Will it be awkward? Yeah, probably. We’re not used to having trying to communicate our specific emotional or physical needs so bluntly – you prefer cuddling on the couch to making out, she views talking over cutscenes in video games as an death-penalty event, he wants more together time – and it can feel odd or uncomfortable actually trying to give a voice to something we usually only feel. But that lack of communication is going to cause more problems than just feeling a little awkward, so the sooner you can work things through, the better it will be for you.
Also: don’t assume that everything has to be exactly equal; sometimes one partner or the other has no problem, say, doing all the housework as long as the other does the lion’s share of some other household task.
And don’t forget: you can and should renegotiate frequently. Circumstances change, lifestyles adjust; a relationship is an ongoing conversation and should be treated like one.

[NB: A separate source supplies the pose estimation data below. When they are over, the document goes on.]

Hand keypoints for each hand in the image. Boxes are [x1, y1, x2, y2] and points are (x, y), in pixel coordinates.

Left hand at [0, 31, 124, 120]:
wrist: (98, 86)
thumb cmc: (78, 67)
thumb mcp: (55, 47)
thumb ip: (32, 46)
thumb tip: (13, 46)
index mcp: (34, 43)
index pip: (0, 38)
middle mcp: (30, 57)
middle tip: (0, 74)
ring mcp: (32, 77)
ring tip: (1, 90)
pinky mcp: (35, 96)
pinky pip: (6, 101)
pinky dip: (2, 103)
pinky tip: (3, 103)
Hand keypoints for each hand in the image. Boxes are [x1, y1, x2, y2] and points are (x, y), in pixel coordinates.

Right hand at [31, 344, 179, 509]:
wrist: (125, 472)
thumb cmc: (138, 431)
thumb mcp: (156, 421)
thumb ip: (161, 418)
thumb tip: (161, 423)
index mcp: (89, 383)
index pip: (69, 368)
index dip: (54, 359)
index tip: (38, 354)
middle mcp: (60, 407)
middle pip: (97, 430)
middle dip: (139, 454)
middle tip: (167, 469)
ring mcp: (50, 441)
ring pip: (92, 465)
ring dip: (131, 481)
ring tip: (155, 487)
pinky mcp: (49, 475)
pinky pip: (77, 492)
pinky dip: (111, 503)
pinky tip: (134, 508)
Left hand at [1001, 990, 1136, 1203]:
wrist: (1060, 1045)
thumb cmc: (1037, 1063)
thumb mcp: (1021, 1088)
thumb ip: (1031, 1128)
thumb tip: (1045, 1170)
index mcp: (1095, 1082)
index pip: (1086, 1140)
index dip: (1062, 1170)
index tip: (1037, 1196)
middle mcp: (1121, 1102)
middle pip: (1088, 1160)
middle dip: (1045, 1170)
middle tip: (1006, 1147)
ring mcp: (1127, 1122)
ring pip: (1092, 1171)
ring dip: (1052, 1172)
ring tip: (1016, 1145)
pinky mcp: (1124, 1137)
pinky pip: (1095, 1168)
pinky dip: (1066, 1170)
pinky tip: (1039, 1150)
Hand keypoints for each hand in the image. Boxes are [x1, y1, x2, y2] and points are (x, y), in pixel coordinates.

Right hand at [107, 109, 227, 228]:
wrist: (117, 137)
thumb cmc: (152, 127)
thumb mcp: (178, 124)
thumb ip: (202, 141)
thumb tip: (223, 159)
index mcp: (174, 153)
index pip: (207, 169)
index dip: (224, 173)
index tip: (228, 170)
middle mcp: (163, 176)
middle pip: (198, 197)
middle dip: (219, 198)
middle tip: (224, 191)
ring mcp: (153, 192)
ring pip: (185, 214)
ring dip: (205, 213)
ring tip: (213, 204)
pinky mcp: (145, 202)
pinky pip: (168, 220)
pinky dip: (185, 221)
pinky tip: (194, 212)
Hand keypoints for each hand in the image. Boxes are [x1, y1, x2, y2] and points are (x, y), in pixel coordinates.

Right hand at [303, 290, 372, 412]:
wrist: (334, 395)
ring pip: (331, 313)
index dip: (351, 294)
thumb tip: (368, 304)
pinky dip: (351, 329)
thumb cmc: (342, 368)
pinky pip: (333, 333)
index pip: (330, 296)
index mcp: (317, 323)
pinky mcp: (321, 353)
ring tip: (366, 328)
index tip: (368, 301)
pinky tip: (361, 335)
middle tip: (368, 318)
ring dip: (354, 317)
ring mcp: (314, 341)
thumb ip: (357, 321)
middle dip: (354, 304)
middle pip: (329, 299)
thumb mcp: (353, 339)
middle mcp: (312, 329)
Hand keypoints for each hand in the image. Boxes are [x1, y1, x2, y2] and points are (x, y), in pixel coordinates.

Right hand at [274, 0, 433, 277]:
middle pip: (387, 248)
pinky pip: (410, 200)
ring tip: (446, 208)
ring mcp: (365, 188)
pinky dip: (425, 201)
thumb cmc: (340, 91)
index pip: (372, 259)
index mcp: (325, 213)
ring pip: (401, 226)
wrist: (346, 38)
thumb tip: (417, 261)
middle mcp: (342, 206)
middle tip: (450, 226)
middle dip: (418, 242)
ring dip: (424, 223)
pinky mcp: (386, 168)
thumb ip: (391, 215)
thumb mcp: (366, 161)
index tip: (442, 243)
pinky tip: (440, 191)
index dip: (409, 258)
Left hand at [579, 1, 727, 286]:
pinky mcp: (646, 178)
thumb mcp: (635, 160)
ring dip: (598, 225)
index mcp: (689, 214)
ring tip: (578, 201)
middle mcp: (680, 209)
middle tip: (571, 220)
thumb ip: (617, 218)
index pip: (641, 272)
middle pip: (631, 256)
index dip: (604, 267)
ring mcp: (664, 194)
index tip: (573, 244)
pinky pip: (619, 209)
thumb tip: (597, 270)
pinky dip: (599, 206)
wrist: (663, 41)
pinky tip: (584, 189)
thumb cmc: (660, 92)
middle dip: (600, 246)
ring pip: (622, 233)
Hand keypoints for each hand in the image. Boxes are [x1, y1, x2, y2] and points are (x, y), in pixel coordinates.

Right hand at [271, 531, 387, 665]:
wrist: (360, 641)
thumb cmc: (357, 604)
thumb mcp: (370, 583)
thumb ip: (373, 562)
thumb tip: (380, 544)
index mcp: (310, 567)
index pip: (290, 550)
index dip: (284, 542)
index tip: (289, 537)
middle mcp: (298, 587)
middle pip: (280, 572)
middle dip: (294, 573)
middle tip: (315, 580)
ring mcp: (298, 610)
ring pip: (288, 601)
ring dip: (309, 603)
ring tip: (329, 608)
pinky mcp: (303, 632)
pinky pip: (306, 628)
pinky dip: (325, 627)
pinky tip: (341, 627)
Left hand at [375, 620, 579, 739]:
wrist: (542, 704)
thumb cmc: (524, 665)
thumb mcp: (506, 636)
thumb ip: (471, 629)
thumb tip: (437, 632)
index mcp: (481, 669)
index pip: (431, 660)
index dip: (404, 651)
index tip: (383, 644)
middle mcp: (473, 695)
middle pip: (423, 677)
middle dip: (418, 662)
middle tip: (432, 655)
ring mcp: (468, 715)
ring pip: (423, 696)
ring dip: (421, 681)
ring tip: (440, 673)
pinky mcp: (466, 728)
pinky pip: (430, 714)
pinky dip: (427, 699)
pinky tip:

Don’t Forget That You’re In This Together
This is something I see fairly often in nerd couples: the tendency to compartmentalize their individual lives from their life together. In some ways it can seem perfectly logical: this event/series of circumstances/disaster happened to me specifically, therefore it shouldn’t affect/upset you. Except… it totally does. Even if you’re not living together, you’re still part of “Team Us”; what affects one of you is going to materially affect both of you, even if it’s not immediately obvious. Sometimes it’s a minor thing – bad shit is happening which means you’re not going to be able to hang out with your sweetie as often. Sometimes it’s major – you’ve just discovered you’ve got some horrible disease. Either way, these are going to affect your partner as well as you because you’re partners. It’s right there in the name. Part of the whole point of relationships is that you’re sharing your lives together; what affects one of you is going to materially affect the both of you, even if it just means that your snugglebunny is having to double up on being your cheerleader and a source of strength.
That’s the thing about relationships. If you’re at all serious, then it means that the two of you are going to have to face the good times and the bad times together. You can’t segregate some aspect off and pretend that it doesn’t affect your partner too.
You don’t just want someone who’s there with you for some of the good times… you want someone who’s there for all of them and who’s got your back when things go bad.
Because in the end, it always comes down to the two of you, and if you want a partner in crime, you want someone who’s going to be there with you to back you up when it’s time to tell the Universe that you’re going to throw down.